Il n’est pas exclu que le sujet soit au menu des discussions qu’annonce Cameroon Tribune, entre le gouvernement et la mission du Fonds monétaire international (FMI), dans le cadre de la 5ème d’évaluation des réformes macroéconomiques du programme économique et financier. «Grand dialogue national : le FMI demande la facture à Yaoundé», titre Intégration sur le même sujet : entre autres conditions à l’entame des pourparlers, l’institution financière exige la présentation détaillée des états financiers des assises tenues du 30 septembre au 4 octobre 2019 dans la capitale, Yaoundé, avec comme point de mire la fin de la guerre sécessionniste anglophone.
Entre l’économie et la politique, Le Messager consacre sa principale manchette au secrétaire général de la présidence de la République (SG/PR), Ferdinand Ngoh Ngoh, qui vient d’humilier Paul Biya à travers des «manœuvres souterraines», visant à évincer le groupe français Bolloré du terminal à conteneurs du Port autonome de la métropole économique, Douala (PAD).
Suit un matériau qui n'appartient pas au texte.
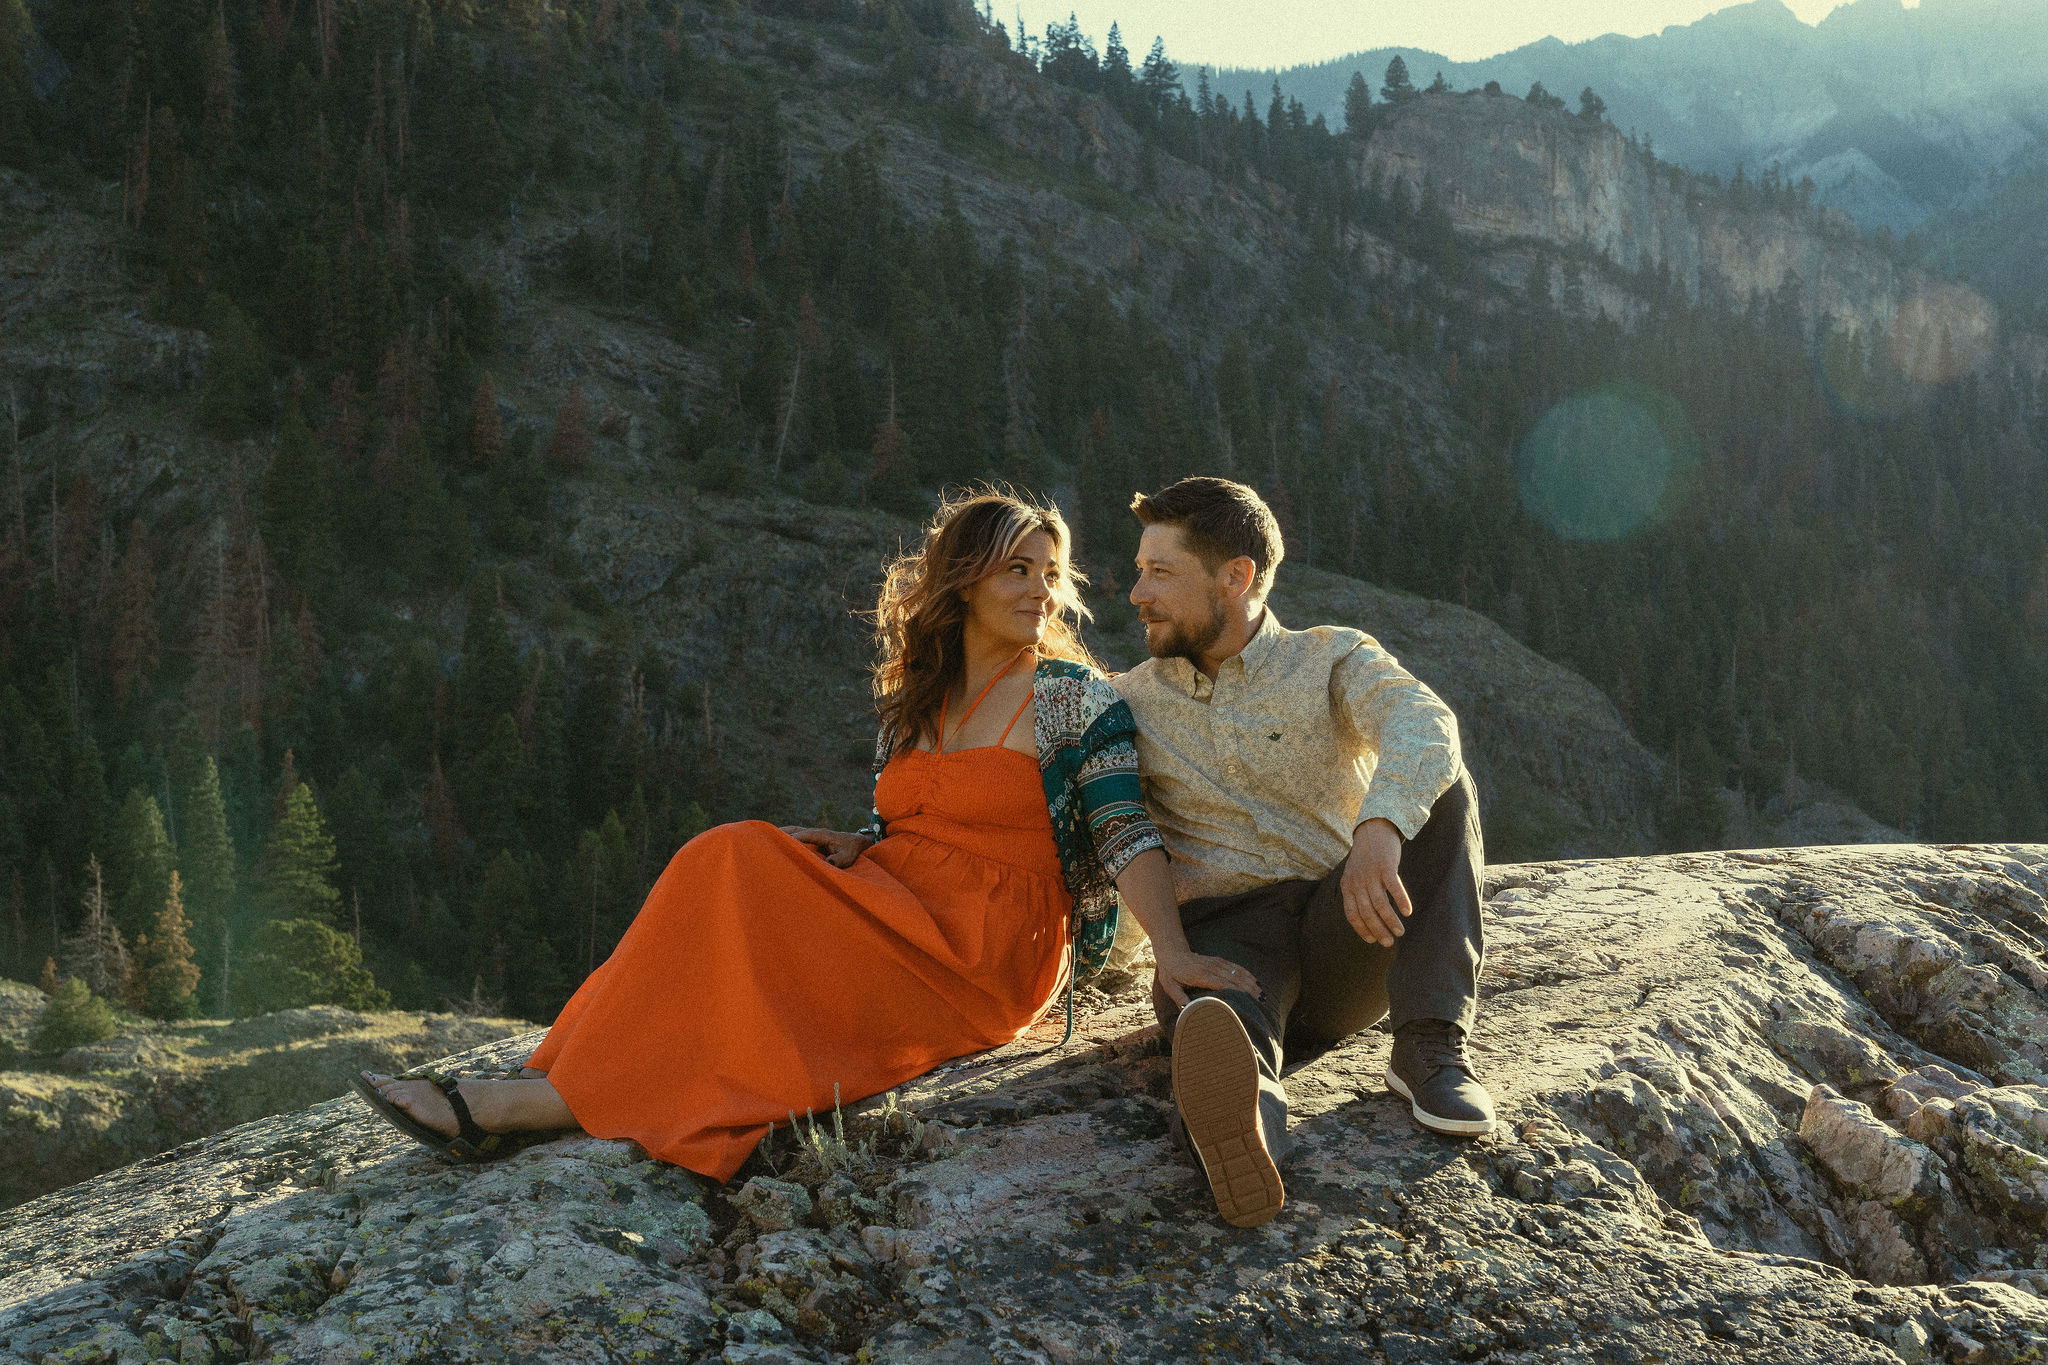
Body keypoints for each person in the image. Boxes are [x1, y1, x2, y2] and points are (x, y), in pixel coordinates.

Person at [356, 489, 1252, 1181]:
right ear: (964, 578)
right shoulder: (921, 698)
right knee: (728, 856)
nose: (1040, 588)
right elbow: (917, 813)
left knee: (751, 927)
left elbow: (1124, 829)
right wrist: (866, 838)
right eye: (1018, 568)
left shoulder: (1072, 697)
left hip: (985, 948)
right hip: (898, 895)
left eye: (1050, 572)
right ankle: (561, 1072)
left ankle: (530, 1105)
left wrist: (1171, 954)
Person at [1115, 476, 1491, 1229]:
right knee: (1214, 1027)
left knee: (1442, 785)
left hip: (1339, 923)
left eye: (1161, 572)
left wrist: (1378, 829)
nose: (1136, 593)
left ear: (1237, 576)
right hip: (1226, 942)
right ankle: (1245, 1132)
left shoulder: (1330, 659)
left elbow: (1424, 721)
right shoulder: (1127, 699)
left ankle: (1429, 1047)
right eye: (1139, 570)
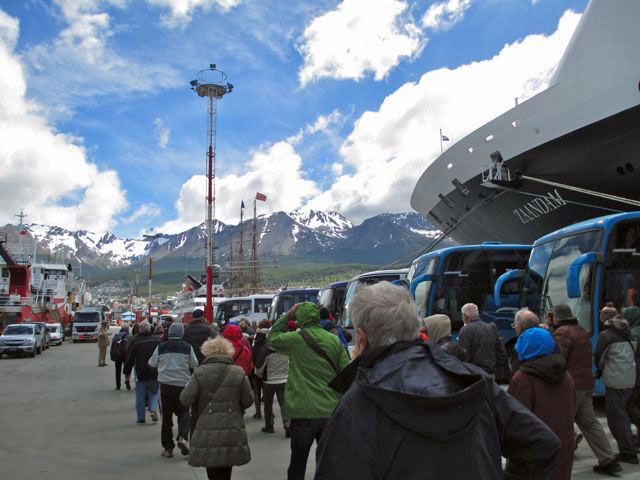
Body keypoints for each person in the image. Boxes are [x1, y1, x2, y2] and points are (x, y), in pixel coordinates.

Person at [315, 282, 561, 480]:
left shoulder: (357, 404)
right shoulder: (473, 380)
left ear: (361, 338)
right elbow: (542, 444)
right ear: (414, 326)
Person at [267, 302, 350, 480]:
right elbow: (346, 372)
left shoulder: (295, 339)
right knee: (328, 462)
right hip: (329, 410)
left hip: (302, 410)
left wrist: (287, 315)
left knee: (298, 462)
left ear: (299, 318)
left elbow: (271, 338)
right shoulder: (333, 340)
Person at [549, 304, 621, 474]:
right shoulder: (580, 329)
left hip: (572, 385)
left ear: (556, 317)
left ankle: (559, 463)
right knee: (590, 422)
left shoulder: (562, 333)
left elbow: (558, 359)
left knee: (563, 424)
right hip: (586, 383)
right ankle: (608, 458)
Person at [180, 337, 253, 480]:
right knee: (226, 469)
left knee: (212, 470)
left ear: (206, 352)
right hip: (231, 427)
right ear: (228, 352)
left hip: (206, 427)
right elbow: (248, 400)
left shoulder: (199, 372)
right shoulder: (238, 372)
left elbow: (185, 399)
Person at [508, 327, 576, 480]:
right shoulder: (566, 375)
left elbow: (515, 424)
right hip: (562, 448)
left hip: (534, 456)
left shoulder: (522, 378)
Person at [149, 322, 198, 458]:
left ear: (169, 333)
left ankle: (168, 448)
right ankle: (183, 437)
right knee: (184, 414)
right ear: (182, 333)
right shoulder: (187, 347)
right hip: (182, 385)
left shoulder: (161, 347)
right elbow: (194, 364)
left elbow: (152, 363)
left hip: (165, 386)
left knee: (166, 418)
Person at [595, 314, 639, 464]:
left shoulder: (605, 336)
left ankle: (628, 451)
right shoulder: (631, 334)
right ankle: (632, 442)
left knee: (616, 418)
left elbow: (599, 357)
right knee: (628, 410)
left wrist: (599, 372)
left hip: (615, 381)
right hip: (630, 378)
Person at [124, 320, 161, 424]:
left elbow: (130, 358)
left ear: (140, 329)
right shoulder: (157, 340)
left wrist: (126, 371)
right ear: (150, 328)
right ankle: (153, 408)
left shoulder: (136, 341)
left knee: (140, 396)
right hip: (155, 372)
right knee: (155, 392)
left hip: (140, 373)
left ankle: (141, 418)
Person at [457, 303, 506, 376]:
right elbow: (501, 353)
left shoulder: (465, 331)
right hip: (491, 373)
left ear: (465, 316)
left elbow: (463, 357)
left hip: (474, 375)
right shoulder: (491, 328)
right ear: (477, 314)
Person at [255, 341, 290, 436]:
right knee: (284, 403)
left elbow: (259, 368)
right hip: (284, 380)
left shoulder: (266, 353)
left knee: (268, 405)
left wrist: (259, 374)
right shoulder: (287, 351)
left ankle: (269, 426)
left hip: (269, 381)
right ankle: (287, 423)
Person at [251, 320, 271, 419]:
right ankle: (270, 412)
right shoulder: (271, 337)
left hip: (256, 367)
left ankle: (258, 411)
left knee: (257, 391)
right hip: (269, 368)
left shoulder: (256, 337)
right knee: (267, 392)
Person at [110, 324, 131, 390]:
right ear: (127, 329)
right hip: (126, 355)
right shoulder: (130, 336)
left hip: (118, 355)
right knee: (127, 368)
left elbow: (113, 346)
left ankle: (118, 385)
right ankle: (127, 380)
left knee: (118, 370)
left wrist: (112, 355)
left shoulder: (116, 335)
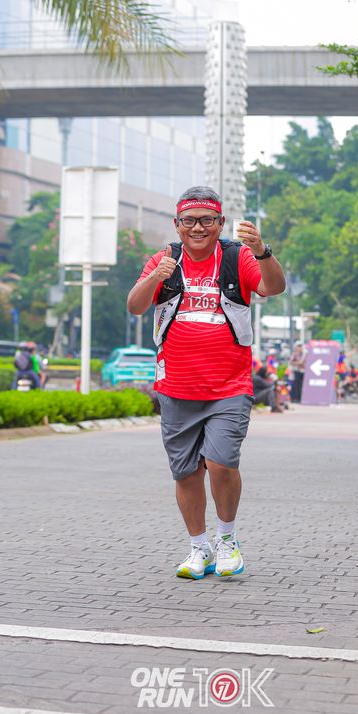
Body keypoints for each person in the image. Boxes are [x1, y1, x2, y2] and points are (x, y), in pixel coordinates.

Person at [127, 186, 285, 580]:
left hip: (229, 387)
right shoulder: (164, 260)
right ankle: (199, 548)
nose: (198, 228)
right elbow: (135, 306)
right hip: (176, 388)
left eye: (207, 220)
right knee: (185, 473)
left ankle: (227, 539)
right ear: (177, 224)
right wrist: (156, 277)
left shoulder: (237, 257)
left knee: (221, 462)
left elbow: (273, 287)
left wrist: (262, 251)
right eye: (189, 221)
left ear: (220, 223)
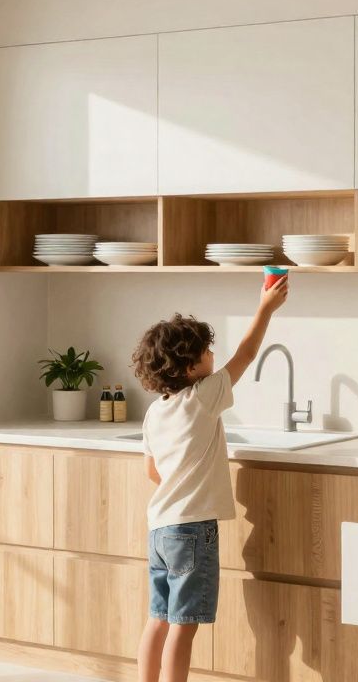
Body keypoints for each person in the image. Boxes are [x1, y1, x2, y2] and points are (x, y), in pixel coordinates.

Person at [130, 277, 288, 682]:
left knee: (159, 618)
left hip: (160, 529)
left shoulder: (156, 412)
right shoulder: (203, 396)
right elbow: (248, 353)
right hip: (193, 529)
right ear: (190, 366)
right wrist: (266, 307)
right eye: (205, 350)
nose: (213, 354)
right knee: (185, 624)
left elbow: (153, 471)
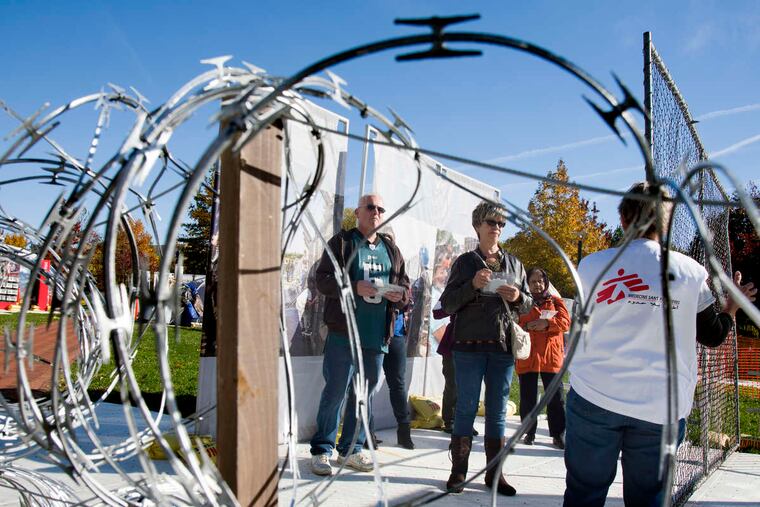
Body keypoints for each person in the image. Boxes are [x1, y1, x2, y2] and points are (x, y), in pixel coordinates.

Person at [564, 182, 757, 506]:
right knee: (650, 499)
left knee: (584, 494)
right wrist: (732, 308)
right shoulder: (689, 272)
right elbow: (712, 335)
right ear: (666, 223)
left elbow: (580, 327)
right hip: (660, 408)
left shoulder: (592, 265)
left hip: (594, 398)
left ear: (624, 219)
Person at [309, 194, 410, 476]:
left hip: (377, 336)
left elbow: (406, 288)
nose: (376, 211)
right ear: (358, 212)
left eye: (380, 208)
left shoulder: (391, 250)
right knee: (335, 392)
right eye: (371, 207)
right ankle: (321, 450)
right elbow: (323, 280)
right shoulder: (342, 242)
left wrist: (398, 295)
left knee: (362, 396)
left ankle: (351, 449)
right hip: (344, 334)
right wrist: (354, 286)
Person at [440, 201, 533, 496]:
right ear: (478, 225)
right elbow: (447, 303)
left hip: (502, 347)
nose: (497, 228)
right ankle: (458, 472)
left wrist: (518, 295)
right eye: (491, 222)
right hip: (467, 346)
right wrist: (472, 285)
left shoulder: (515, 264)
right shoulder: (464, 262)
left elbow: (530, 304)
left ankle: (495, 475)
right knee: (466, 408)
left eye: (501, 224)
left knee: (497, 413)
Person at [516, 267, 570, 448]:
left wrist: (546, 323)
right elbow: (514, 321)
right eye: (533, 281)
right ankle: (528, 433)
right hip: (528, 355)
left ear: (546, 283)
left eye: (541, 281)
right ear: (527, 283)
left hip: (550, 356)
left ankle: (558, 434)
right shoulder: (521, 301)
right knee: (527, 398)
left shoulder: (555, 301)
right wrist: (528, 324)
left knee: (555, 398)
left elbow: (565, 322)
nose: (537, 285)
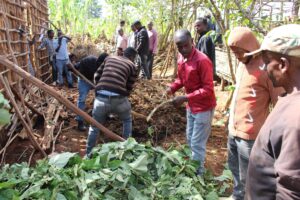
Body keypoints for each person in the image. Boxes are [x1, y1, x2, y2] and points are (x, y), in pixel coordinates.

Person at [227, 27, 283, 200]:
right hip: (234, 130)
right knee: (235, 170)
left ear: (250, 47)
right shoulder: (243, 65)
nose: (237, 56)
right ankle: (238, 195)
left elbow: (280, 102)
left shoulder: (266, 68)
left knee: (249, 177)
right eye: (234, 52)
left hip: (250, 136)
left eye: (239, 52)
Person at [245, 24, 300, 199]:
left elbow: (290, 191)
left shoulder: (295, 117)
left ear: (283, 64)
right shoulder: (290, 99)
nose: (264, 68)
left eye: (267, 62)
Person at [166, 30, 216, 175]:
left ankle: (198, 174)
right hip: (191, 107)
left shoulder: (203, 60)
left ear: (192, 41)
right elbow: (181, 80)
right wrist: (172, 88)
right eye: (179, 47)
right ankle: (192, 167)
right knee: (189, 139)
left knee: (197, 143)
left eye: (185, 46)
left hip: (204, 108)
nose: (183, 50)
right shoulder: (181, 59)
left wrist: (185, 98)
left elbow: (208, 89)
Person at [86, 47, 138, 156]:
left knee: (95, 126)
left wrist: (98, 89)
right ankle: (126, 150)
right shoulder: (132, 66)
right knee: (127, 120)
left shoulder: (109, 58)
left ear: (123, 53)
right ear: (132, 57)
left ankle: (88, 154)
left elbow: (96, 75)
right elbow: (129, 87)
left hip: (100, 99)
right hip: (119, 100)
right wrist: (123, 98)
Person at [67, 53, 109, 131]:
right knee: (82, 99)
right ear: (97, 60)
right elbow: (75, 67)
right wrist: (71, 67)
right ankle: (80, 121)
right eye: (100, 64)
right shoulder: (87, 60)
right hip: (84, 81)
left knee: (101, 97)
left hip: (96, 82)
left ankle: (100, 116)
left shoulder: (107, 67)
La suspension du processus de concession de cette place portuaire est un coup dur pour l’attractivité de l’économie nationale, tranche EcoMatin. À la vérité, M. Ngoh Ngoh est «un poison» au palais présidentiel, s’emporte à son tour Aurore Plus : Cet homme, sans doute le SG/PR le plus détesté, le plus impopulaire et le plus controversé sous l’ère Biya, s’est bâti de solides réseaux d’influence le rendant parfois plus redouté que le chef de l’État en personne. Il s’agit d’«un pouvoir sans limites, donc, dont on dit qu’il relève lui-même de personnes tout aussi influentes dans le premier cercle du président de la République.»
«Connu pour sa proximité avec la première dame, Chantal Biya, le ministre d’État passe désormais pour être le vice-président de la République, le Premier ministre-chef du gouvernement devenant alors un illustre gadget au sein des institutions. Il semble disposer de pouvoirs et d’une immunité sans limites, qui en font monstre sans scrupules au cœur d’un système en état de décomposition avancée.»
Il s’agit d’une sorte de vice-Dieu, répond en écho L’Indépendant, alors que The Guardian Post met en garde contre une réputation plutôt surfaite sur fond de règlement de comptes et de lynchage médiatique.